▶
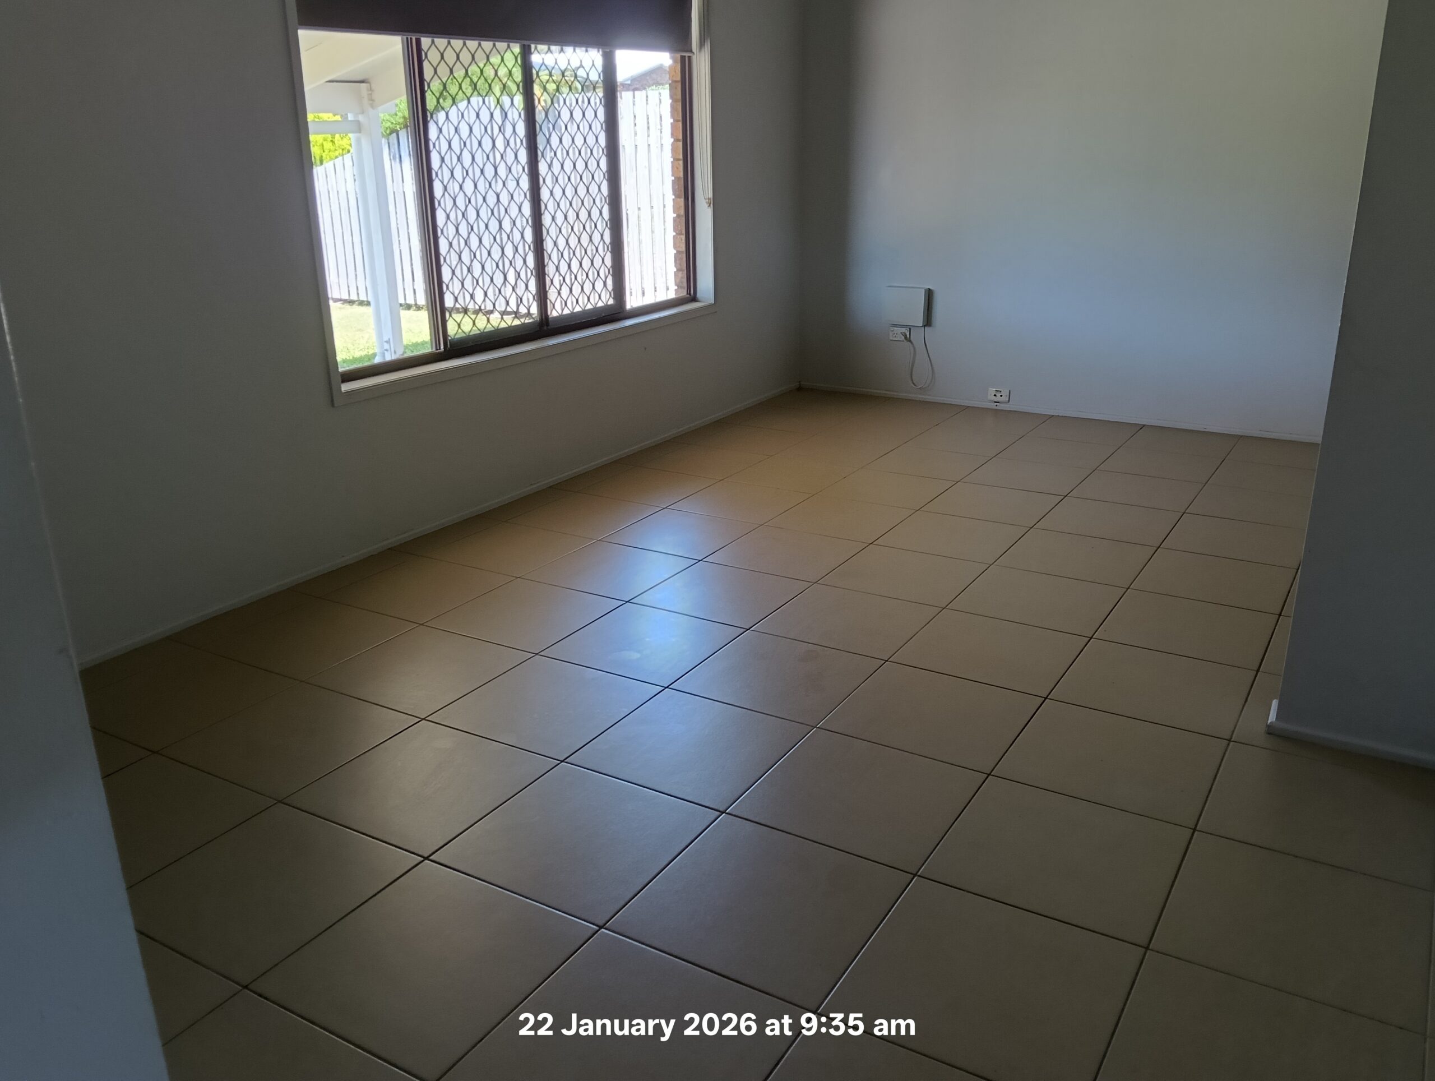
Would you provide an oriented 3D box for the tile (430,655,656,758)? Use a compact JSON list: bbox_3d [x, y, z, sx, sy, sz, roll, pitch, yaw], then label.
[{"bbox_3d":[-0.453,0.440,2.993,0.450,0.010,0.450,10,22,30],"label":"tile"}]

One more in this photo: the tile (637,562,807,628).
[{"bbox_3d":[0.019,0.179,3.721,0.450,0.010,0.450,10,22,30],"label":"tile"}]

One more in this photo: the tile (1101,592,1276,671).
[{"bbox_3d":[1.472,0.271,3.512,0.459,0.010,0.459,10,22,30],"label":"tile"}]

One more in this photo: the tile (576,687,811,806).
[{"bbox_3d":[-0.063,0.511,2.767,0.450,0.010,0.450,10,22,30],"label":"tile"}]

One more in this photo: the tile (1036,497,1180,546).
[{"bbox_3d":[1.525,-0.073,4.363,0.450,0.010,0.450,10,22,30],"label":"tile"}]

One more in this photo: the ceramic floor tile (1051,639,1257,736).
[{"bbox_3d":[1.177,0.390,3.020,0.446,0.010,0.446,11,22,30],"label":"ceramic floor tile"}]

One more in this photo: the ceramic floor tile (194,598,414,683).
[{"bbox_3d":[-1.253,0.300,3.470,0.453,0.010,0.453,10,22,30],"label":"ceramic floor tile"}]

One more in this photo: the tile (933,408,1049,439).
[{"bbox_3d":[1.482,-0.631,5.980,0.450,0.010,0.450,10,22,30],"label":"tile"}]

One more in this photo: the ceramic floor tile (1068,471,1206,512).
[{"bbox_3d":[1.786,-0.207,4.778,0.453,0.010,0.453,10,22,30],"label":"ceramic floor tile"}]

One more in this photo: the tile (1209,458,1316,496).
[{"bbox_3d":[2.408,-0.267,4.873,0.450,0.010,0.450,10,22,30],"label":"tile"}]

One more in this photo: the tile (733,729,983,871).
[{"bbox_3d":[0.320,0.574,2.533,0.446,0.010,0.446,11,22,30],"label":"tile"}]

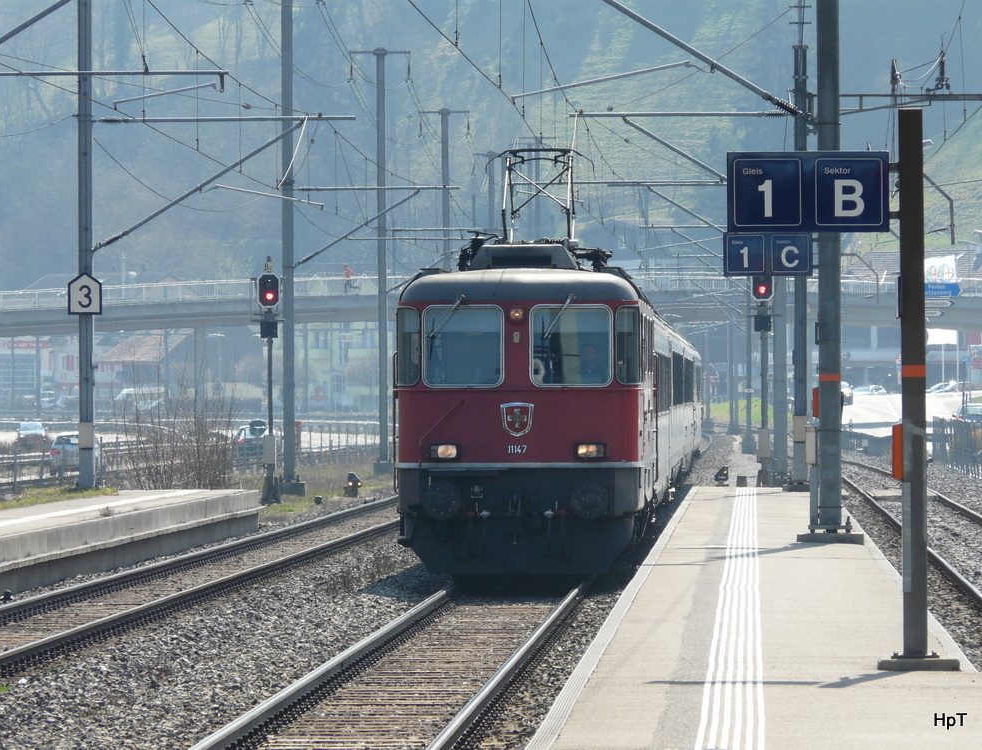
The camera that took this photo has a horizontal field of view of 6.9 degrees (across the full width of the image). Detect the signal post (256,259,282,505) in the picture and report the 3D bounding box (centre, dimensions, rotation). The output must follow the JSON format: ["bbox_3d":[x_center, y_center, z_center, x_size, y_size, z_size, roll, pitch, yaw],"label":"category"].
[{"bbox_3d":[-5.109,0.150,187.000,0.620,5.700,0.500,0,0,2],"label":"signal post"}]

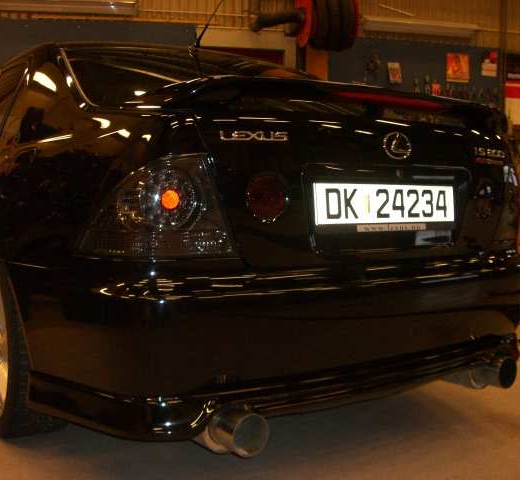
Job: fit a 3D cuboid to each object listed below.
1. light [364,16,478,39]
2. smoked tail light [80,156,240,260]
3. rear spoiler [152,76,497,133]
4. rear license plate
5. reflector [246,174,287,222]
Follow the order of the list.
[{"bbox_3d":[1.977,-2.601,8.600,1.530,0.140,0.180,0,4,-13],"label":"light"},{"bbox_3d":[-0.229,-0.082,1.621,0.355,0.248,0.190,-1,4,-22],"label":"smoked tail light"},{"bbox_3d":[0.305,-0.365,1.981,1.160,0.113,0.250,-2,4,-34],"label":"rear spoiler"},{"bbox_3d":[0.355,-0.098,1.919,0.520,0.110,0.015,-2,-2,-34],"label":"rear license plate"},{"bbox_3d":[0.011,-0.101,1.711,0.116,0.116,0.030,-2,-2,-34],"label":"reflector"}]

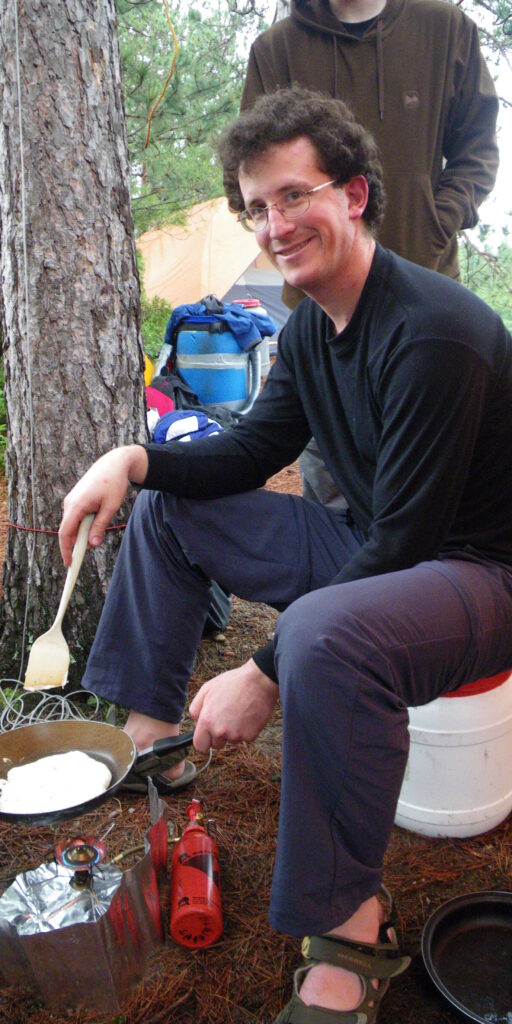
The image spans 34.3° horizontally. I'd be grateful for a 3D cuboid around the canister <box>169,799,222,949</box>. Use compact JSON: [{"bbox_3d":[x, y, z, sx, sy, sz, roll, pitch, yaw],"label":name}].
[{"bbox_3d":[-0.098,0.562,1.345,0.076,0.078,0.301,-1,15,-5],"label":"canister"}]

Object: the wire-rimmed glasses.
[{"bbox_3d":[0.064,-0.450,1.215,0.134,0.042,0.140,-8,20,39],"label":"wire-rimmed glasses"}]

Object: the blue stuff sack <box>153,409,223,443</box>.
[{"bbox_3d":[-0.306,-0.373,3.750,0.330,0.200,0.240,0,14,0],"label":"blue stuff sack"}]

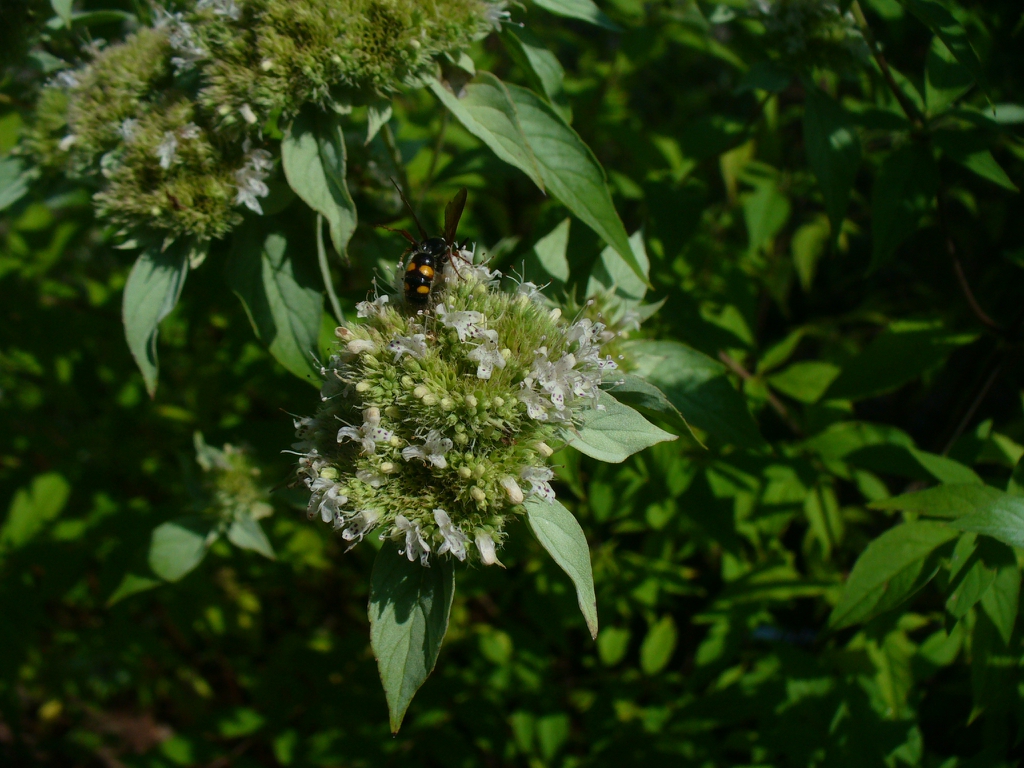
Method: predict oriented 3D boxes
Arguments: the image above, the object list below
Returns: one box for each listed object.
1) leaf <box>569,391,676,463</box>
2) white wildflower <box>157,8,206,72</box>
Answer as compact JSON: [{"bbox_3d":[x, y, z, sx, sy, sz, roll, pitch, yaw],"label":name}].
[{"bbox_3d":[0.016,0.006,0.157,0.018,0.004,0.012,13,52,3],"label":"leaf"},{"bbox_3d":[-0.095,-0.099,0.315,0.014,0.018,0.011,0,17,2],"label":"white wildflower"}]

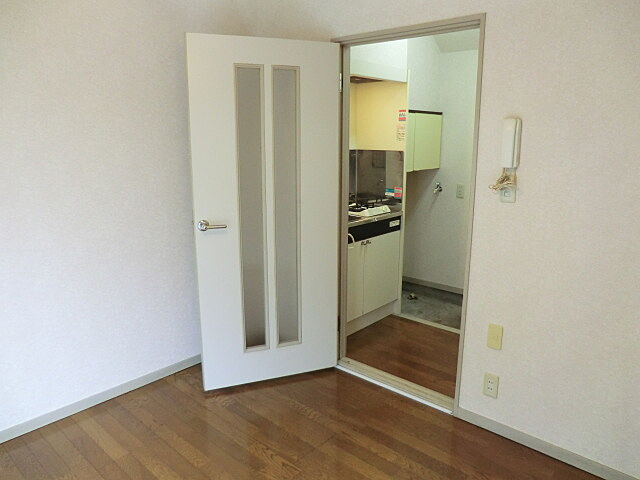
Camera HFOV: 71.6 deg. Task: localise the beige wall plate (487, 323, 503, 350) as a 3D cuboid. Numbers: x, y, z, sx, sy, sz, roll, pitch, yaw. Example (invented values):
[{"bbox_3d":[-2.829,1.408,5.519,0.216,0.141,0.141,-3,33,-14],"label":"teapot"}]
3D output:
[{"bbox_3d":[0.881,0.488,2.226,0.070,0.120,0.010,10,15,40],"label":"beige wall plate"}]

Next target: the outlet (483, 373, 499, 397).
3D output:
[{"bbox_3d":[0.845,0.720,2.192,0.069,0.120,0.010,10,15,40],"label":"outlet"}]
◀
* **What to work on**
Find every line above that contains the string "rear" and copy each of those lines in full. Case matters.

* **Task solution**
3. rear spoiler [152,76,497,133]
4. rear license plate
[{"bbox_3d":[1.977,-2.601,8.600,1.530,0.140,0.180,0,4,-13],"label":"light"},{"bbox_3d":[-0.229,-0.082,1.621,0.355,0.248,0.190,-1,4,-22],"label":"smoked tail light"},{"bbox_3d":[0.305,-0.365,1.981,1.160,0.113,0.250,-2,4,-34],"label":"rear spoiler"},{"bbox_3d":[0.355,-0.098,1.919,0.520,0.110,0.015,-2,-2,-34],"label":"rear license plate"},{"bbox_3d":[0.011,-0.101,1.711,0.116,0.116,0.030,-2,-2,-34],"label":"reflector"}]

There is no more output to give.